# Analysis of Learning Rate Scaling in Entropy Experiments

This notebook analyzes how deltaH_true scales with learning rate across multiple experimental runs.

In [None]:
import json
import numpy as np
import matplotlib.pyplot as plt
from pathlib import Path
import pandas as pd

# Set up matplotlib
plt.style.use('seaborn-v0_8-darkgrid')
plt.rcParams['figure.figsize'] = (12, 8)
plt.rcParams['font.size'] = 11

In [None]:
# Load all run results
results_dir = Path('..')  # Changed to parent directory since we're now in notebooks/
runs_data = {}

for run_id in range(1, 9):
    run_dir = results_dir / f'run_{run_id:02d}'
    results_file = run_dir / 'results.json'
    
    if results_file.exists():
        with open(results_file, 'r') as f:
            runs_data[f'run_{run_id:02d}'] = json.load(f)
        print(f"Loaded run_{run_id:02d}")
    else:
        print(f"Warning: run_{run_id:02d} not found")

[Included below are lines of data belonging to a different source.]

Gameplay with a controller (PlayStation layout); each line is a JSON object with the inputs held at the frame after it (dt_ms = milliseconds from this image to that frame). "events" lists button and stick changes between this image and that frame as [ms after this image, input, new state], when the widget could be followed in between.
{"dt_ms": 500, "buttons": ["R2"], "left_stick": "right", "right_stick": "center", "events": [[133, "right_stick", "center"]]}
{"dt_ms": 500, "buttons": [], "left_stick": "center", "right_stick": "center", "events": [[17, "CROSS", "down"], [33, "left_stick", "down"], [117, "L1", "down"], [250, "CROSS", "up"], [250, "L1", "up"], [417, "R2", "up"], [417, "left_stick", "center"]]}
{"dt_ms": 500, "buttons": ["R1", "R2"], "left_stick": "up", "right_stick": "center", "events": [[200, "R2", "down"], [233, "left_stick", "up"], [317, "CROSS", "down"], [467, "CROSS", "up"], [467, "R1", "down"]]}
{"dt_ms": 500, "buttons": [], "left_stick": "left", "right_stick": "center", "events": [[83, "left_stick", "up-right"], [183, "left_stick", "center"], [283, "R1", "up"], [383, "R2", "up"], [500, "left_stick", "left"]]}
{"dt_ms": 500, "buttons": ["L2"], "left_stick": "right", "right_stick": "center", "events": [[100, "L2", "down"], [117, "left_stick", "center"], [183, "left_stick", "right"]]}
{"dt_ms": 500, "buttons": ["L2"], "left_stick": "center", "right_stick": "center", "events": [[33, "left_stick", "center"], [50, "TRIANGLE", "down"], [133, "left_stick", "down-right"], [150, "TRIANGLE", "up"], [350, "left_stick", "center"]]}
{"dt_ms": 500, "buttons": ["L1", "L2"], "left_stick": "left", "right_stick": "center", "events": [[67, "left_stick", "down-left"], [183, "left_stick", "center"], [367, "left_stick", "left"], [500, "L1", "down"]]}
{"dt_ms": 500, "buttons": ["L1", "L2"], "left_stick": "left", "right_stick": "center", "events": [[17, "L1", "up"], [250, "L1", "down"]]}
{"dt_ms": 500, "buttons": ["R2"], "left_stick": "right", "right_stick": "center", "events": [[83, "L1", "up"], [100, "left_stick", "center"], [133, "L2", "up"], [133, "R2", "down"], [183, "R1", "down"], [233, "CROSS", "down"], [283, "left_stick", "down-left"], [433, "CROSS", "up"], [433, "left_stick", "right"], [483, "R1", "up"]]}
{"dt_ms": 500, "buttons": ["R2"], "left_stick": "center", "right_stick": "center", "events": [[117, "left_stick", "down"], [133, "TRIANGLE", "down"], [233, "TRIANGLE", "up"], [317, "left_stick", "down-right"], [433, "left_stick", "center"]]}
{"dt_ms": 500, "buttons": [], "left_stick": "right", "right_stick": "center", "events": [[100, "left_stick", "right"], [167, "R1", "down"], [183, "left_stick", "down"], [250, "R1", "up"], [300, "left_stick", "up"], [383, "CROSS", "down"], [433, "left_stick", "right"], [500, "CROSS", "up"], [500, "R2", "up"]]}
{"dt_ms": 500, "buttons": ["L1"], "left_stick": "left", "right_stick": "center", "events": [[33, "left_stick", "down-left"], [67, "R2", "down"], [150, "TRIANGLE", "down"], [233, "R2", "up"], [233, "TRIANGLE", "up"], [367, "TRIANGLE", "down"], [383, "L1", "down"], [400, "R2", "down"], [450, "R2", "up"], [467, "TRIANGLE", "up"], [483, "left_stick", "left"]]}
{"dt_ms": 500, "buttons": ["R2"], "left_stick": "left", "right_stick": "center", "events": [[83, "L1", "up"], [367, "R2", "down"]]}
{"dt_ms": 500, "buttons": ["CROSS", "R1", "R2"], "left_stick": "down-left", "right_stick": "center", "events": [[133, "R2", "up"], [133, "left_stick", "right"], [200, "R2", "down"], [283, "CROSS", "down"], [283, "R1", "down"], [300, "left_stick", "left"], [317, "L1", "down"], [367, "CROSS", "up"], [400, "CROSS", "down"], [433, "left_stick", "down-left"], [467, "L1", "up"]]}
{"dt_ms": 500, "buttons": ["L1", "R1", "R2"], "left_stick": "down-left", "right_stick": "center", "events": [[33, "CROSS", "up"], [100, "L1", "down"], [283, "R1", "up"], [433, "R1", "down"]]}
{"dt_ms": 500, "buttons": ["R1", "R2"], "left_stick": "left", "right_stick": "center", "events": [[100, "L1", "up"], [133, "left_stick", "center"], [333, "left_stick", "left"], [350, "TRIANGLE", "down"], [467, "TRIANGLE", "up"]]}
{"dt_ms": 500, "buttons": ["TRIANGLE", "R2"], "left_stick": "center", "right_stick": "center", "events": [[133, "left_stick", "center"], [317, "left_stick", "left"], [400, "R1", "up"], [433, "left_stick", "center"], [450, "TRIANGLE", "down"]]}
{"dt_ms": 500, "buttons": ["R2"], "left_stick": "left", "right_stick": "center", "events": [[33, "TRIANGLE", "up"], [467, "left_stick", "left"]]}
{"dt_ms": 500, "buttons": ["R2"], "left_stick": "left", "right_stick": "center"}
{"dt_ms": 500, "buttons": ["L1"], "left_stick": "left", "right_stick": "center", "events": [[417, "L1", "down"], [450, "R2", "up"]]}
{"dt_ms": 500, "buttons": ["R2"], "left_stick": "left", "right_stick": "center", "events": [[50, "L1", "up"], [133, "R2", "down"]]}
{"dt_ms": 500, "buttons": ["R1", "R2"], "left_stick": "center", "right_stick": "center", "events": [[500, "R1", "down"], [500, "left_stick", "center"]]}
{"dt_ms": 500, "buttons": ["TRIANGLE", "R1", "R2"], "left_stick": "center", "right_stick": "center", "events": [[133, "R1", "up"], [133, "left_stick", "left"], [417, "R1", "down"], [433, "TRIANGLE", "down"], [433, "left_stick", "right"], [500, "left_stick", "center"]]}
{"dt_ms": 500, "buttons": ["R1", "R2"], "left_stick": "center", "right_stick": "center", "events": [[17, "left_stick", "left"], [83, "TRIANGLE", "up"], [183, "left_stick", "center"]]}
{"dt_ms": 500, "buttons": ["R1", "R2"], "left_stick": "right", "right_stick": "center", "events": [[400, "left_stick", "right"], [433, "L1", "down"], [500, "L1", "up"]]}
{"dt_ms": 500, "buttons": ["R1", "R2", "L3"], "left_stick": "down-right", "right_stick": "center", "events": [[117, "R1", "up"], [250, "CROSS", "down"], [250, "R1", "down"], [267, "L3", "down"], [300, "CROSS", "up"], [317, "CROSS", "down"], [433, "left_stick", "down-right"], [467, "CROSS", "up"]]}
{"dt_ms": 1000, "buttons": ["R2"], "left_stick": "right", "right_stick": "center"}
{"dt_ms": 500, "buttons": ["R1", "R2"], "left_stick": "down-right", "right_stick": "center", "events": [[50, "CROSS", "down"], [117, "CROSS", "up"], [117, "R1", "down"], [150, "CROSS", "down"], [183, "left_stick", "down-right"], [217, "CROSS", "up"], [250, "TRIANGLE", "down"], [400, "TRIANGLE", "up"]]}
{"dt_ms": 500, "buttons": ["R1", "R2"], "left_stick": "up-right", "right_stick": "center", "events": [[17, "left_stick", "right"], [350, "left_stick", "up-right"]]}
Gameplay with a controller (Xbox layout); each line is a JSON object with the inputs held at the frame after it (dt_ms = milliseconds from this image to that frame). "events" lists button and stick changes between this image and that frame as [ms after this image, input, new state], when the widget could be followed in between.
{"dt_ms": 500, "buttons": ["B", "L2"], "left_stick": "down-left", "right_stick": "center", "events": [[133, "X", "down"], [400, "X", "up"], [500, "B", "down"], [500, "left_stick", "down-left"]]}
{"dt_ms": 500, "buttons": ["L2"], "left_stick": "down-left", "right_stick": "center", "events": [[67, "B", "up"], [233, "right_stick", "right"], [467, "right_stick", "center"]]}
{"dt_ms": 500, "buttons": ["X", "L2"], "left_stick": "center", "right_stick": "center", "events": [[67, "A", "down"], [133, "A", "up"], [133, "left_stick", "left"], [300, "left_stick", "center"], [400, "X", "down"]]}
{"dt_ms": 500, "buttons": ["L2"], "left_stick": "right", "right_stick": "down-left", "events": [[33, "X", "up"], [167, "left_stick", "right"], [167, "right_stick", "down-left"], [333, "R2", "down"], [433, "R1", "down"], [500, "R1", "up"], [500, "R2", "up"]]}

print(f"\nTotal runs loaded: {len(runs_data)}")

In [None]:
# Extract eta values and deltaH_true for all runs
all_results = {}

for run_name, data in runs_data.items():
    sweep = data['sweep']
    etas = [item['eta'] for item in sweep]
    deltaH_true = [abs(item['deltaH_true']) for item in sweep]  # Taking absolute value
    
    all_results[run_name] = {
        'etas': np.array(etas),
        'deltaH_true': np.array(deltaH_true)
    }

# Check the eta values (should be powers of 2)
sample_run = list(all_results.values())[0]
print("Learning rates (eta):")
for i, eta in enumerate(sample_run['etas']):
    if i > 0:
        ratio = eta / sample_run['etas'][i-1]
        print(f"  {eta:.2e} (ratio to previous: {ratio:.1f})")
    else:
        print(f"  {eta:.2e}")

In [None]:
# Calculate ratios of deltaH_true between consecutive etas
doubling_ratios = {}

for run_name, data in all_results.items():
    deltaH = data['deltaH_true']
    ratios = []
    
    for i in range(1, len(deltaH)):
        if deltaH[i-1] > 0:  # Avoid division by zero
            ratio = deltaH[i] / deltaH[i-1]
            ratios.append(ratio)
    
    doubling_ratios[run_name] = ratios

# Create DataFrame for easier visualization
df_ratios = pd.DataFrame(doubling_ratios).T
df_ratios.columns = [f'η_{i+1}/η_{i}' for i in range(len(df_ratios.columns))]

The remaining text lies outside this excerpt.